Early research on machine learning (ML) and data mining (DM) tried to fully automate knowledge discovery processes, and reduce human intervention. For good reasons: we cannot deal with large amounts of (high-dimensional) data, see patterns everywhere, and technical progress should relieve us of time-consuming tasks. This also motivates current work on automatic parameter tuning (cf. the Dagstuhl seminar). This can work in supervised settings if many labels are available and the goal is a well-working black box model, but this consensus is increasingly being questioned in DM today.
In ML, logic-based systems have used background knowledge for more than 30 years. Constrained or semi-supervised clustering, using additional knowledge to guide the clustering process, has been proposed about fifteen years ago. Yet methods using subjective interestingness in pattern mining, i.e. interestingness measures that involve users’ assumptions, are relatively recent. Also recent is research on interactive data mining methods, which allow the user to give feedback during the mining process – not just before and after – to change exploration strategies, narrow or widen search spaces etc. The reasons for this shift have been multifold:
- In unsupervised settings, e.g. clustering and pattern mining, labels are by definition absent and using labels to automate the process is therefore impossible. Yet even in many real-life “supervised” problem settings, a large proportion of data might be unlabeled, or existing labels might be unreliable, and a user finds herself at best in a semi-supervised setting.
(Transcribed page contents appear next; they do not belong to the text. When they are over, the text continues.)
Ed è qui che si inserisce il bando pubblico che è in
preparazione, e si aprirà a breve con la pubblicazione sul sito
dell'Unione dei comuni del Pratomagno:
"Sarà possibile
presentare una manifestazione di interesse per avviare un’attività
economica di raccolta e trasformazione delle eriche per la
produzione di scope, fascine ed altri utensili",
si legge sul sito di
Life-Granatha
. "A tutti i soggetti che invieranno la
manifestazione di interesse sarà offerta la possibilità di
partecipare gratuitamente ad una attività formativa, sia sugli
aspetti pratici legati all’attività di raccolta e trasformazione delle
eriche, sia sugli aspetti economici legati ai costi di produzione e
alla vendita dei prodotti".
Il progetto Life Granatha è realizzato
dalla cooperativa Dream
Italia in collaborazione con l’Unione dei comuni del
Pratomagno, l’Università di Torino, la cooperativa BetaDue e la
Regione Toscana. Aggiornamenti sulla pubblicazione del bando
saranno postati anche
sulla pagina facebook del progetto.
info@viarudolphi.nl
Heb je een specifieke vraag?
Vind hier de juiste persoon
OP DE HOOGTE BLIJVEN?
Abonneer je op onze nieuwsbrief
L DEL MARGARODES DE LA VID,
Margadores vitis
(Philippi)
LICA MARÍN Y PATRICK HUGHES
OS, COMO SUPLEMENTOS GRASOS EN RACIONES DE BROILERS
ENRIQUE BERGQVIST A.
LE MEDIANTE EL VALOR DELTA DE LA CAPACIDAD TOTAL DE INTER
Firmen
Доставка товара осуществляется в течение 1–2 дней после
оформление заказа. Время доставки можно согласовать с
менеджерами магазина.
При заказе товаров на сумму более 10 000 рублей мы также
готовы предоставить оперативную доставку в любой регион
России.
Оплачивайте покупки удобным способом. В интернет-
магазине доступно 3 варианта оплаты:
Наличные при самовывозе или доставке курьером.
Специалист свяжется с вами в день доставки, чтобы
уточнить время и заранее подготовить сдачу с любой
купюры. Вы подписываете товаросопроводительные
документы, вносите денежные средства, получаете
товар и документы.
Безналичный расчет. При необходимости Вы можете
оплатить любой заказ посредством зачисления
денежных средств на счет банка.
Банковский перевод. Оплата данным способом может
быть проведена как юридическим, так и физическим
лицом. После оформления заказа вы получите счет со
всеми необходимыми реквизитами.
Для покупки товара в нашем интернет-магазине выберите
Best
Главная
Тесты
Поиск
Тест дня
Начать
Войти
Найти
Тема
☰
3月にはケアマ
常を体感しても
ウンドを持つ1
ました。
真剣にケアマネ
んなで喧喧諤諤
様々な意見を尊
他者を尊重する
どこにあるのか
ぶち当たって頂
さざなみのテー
- In an unsupervised or semi-supervised setting, it is almost impossible for users to a priori specify their assumptions, expectations, and goals. If they manage, translating them into, somewhat limited, available constraint languages is difficult. The current framework, where users set parameters before mining, then sift through and interpret output, wastes time (and money), and is counterintuitive to how we process information. Users can , however, react to (partial) results and indicate if those agree with their intuition, appear interesting etc.
- Often, experts need to understand why algorithms produce the results they do, when large amounts of money or resources are in play, e.g. in drug development or infrastructure deployment, or even lives at stake, e.g. in medicine, or disaster reparedness. Or they want to understand them because unsupervised DM can act as a hypothesis generator: observing the results of a pattern mining operation or a produced clustering triggers new insights and informs new research directions – the final step in the “knowledge discovery” process.
- Legal frameworks require interpretability and explainability of algorithmic decisions, e.g. the EU General Data Protection Regulation or the US Fair Credit Reporting Act. Complying with those frameworks and bringing the user back into the loop requires: 1) symbolic, i.e. human-interpretable, forms of knowledge discovery, and 2) a fully interactive framework for unsupervised or semi-supervised DM, supporting the whole data analysis process: a user specifies constraints, examines the result, affects new constraints, and so on. By rethinking what analysts need, how they navigate different hypotheses and formulate their feedback, we aim to provide such a framework, coupled to tools for DM.
The reaction to understandability requirements, legal and otherwise, from what we will refer to as the “black box” community (mainly researchers working on Deep Learning techniques but also Kernel Methods or large/extreme Random Forests) has been to first learn a black box model and then build a symbolic one (e.g. a decision tree) based on its predictions. This is different from what InvolvD will do: such approaches are mostly supervised, and users’ ability to interact with the process is rather limited: identifying a problematic branch in a decision tree cannot easily be fed back into learning a neural network since the understandable model is not the learned model. Also, changes to the learning process of black box models typically have to take the form of weighting or removing attributes or data points, instead of constraints that can be pushed directly into DM processes.